■ **Data section**:
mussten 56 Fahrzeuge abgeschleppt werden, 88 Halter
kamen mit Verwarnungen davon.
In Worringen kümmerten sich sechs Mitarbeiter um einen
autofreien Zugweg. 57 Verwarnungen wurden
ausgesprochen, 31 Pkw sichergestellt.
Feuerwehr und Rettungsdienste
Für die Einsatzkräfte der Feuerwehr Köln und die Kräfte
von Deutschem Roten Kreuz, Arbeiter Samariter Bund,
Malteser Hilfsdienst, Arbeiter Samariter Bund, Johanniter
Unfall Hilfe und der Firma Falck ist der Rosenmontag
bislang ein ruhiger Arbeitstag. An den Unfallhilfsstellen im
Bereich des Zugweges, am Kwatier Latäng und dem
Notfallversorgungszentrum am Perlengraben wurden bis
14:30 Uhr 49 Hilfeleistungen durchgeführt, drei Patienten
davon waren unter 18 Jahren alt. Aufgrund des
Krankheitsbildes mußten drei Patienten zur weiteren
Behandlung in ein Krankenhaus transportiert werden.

■ **Problem**: Copy out the text of every item above word for word, keeping each line as it appears.

■ **Answer space**:
mussten 56 Fahrzeuge abgeschleppt werden, 88 Halter
kamen mit Verwarnungen davon.
In Worringen kümmerten sich sechs Mitarbeiter um einen
autofreien Zugweg. 57 Verwarnungen wurden
ausgesprochen, 31 Pkw sichergestellt.
Feuerwehr und Rettungsdienste
Für die Einsatzkräfte der Feuerwehr Köln und die Kräfte
von Deutschem Roten Kreuz, Arbeiter Samariter Bund,
Malteser Hilfsdienst, Arbeiter Samariter Bund, Johanniter
Unfall Hilfe und der Firma Falck ist der Rosenmontag
bislang ein ruhiger Arbeitstag. An den Unfallhilfsstellen im
Bereich des Zugweges, am Kwatier Latäng und dem
Notfallversorgungszentrum am Perlengraben wurden bis
14:30 Uhr 49 Hilfeleistungen durchgeführt, drei Patienten
davon waren unter 18 Jahren alt. Aufgrund des
Krankheitsbildes mußten drei Patienten zur weiteren
Behandlung in ein Krankenhaus transportiert werden.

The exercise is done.